**What to work on**
Once the line holding "left knee: (108, 154)" is found in the entries below, transcribe exactly every line up to and including the one holding "left eye: (329, 78)", but leave out the pictures.

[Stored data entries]
:::

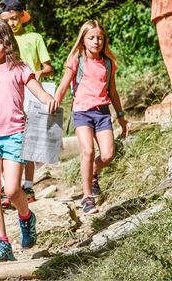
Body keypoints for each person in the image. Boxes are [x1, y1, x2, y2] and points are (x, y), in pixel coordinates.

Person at [0, 18, 57, 262]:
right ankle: (2, 242)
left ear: (7, 42)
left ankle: (26, 217)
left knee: (12, 189)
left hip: (14, 135)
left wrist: (48, 99)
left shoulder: (19, 68)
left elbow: (39, 93)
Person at [54, 20, 128, 215]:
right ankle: (87, 198)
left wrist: (121, 116)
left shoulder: (108, 63)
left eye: (100, 38)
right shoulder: (76, 60)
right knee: (87, 151)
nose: (96, 41)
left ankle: (93, 172)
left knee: (108, 154)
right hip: (81, 112)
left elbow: (113, 91)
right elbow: (63, 86)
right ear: (83, 40)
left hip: (102, 112)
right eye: (92, 38)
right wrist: (55, 103)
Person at [0, 0, 53, 204]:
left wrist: (37, 73)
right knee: (4, 137)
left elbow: (48, 67)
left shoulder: (34, 38)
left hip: (31, 92)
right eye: (7, 20)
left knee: (30, 139)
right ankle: (6, 187)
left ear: (22, 16)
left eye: (14, 18)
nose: (12, 24)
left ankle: (28, 186)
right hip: (8, 94)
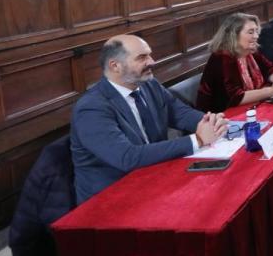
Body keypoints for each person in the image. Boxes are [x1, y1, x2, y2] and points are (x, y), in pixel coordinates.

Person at [72, 35, 227, 204]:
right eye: (142, 57)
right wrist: (198, 139)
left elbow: (179, 113)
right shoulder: (91, 108)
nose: (152, 61)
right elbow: (127, 157)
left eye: (149, 55)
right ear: (115, 66)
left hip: (154, 174)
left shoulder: (148, 84)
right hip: (112, 198)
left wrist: (211, 122)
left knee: (218, 192)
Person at [197, 13, 273, 112]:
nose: (256, 36)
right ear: (234, 35)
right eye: (251, 32)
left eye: (256, 31)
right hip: (221, 116)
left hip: (251, 107)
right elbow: (236, 97)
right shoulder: (222, 56)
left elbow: (270, 69)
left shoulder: (251, 50)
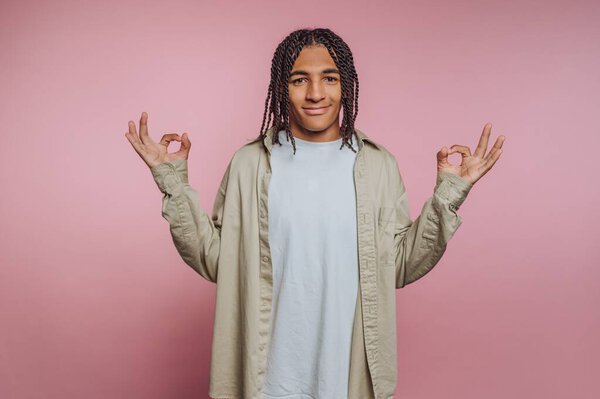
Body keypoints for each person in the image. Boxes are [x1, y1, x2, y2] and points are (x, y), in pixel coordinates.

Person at [125, 28, 504, 399]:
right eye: (299, 79)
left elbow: (399, 265)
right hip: (265, 381)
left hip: (344, 379)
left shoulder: (378, 165)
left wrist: (450, 193)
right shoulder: (249, 164)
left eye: (329, 78)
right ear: (280, 87)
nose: (316, 93)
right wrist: (172, 181)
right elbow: (217, 260)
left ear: (347, 85)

:::

**Answer section**
left knee: (108, 154)
right hip: (81, 112)
left elbow: (113, 91)
right elbow: (63, 86)
right ear: (83, 40)
left hip: (102, 112)
right eye: (92, 38)
right wrist: (55, 103)
Person at [0, 0, 53, 204]:
left wrist: (37, 73)
right knee: (4, 137)
left elbow: (48, 67)
left shoulder: (34, 38)
left hip: (31, 92)
right eye: (7, 20)
left knee: (30, 139)
right ankle: (6, 187)
left ear: (22, 16)
left eye: (14, 18)
nose: (12, 24)
left ankle: (28, 186)
right hip: (8, 94)
Body keypoints for each person in the image. Boxes are [x1, y1, x2, y2] and points are (x, y), in pixel coordinates.

Person at [72, 35, 227, 204]:
right eye: (142, 57)
right wrist: (198, 139)
left elbow: (179, 113)
right shoulder: (91, 108)
nose: (152, 61)
right elbow: (127, 157)
left eye: (149, 55)
right ear: (115, 66)
left hip: (154, 174)
left shoulder: (148, 84)
right hip: (112, 198)
left wrist: (211, 122)
left knee: (218, 192)
Person at [197, 13, 273, 112]:
nose: (256, 36)
right ear: (234, 35)
right eye: (251, 32)
left eye: (256, 31)
right hip: (221, 116)
left hip: (251, 107)
right elbow: (236, 97)
right shoulder: (222, 56)
left elbow: (270, 69)
left shoulder: (251, 50)
Body keypoints for each person in the image. Boxes are [x1, y1, x2, y2] and points are (x, y), in pixel coordinates.

Person at [125, 28, 504, 399]:
right eye: (299, 79)
left elbow: (399, 265)
right hip: (265, 381)
left hip: (344, 379)
left shoulder: (378, 165)
left wrist: (450, 193)
right shoulder: (249, 164)
left eye: (329, 78)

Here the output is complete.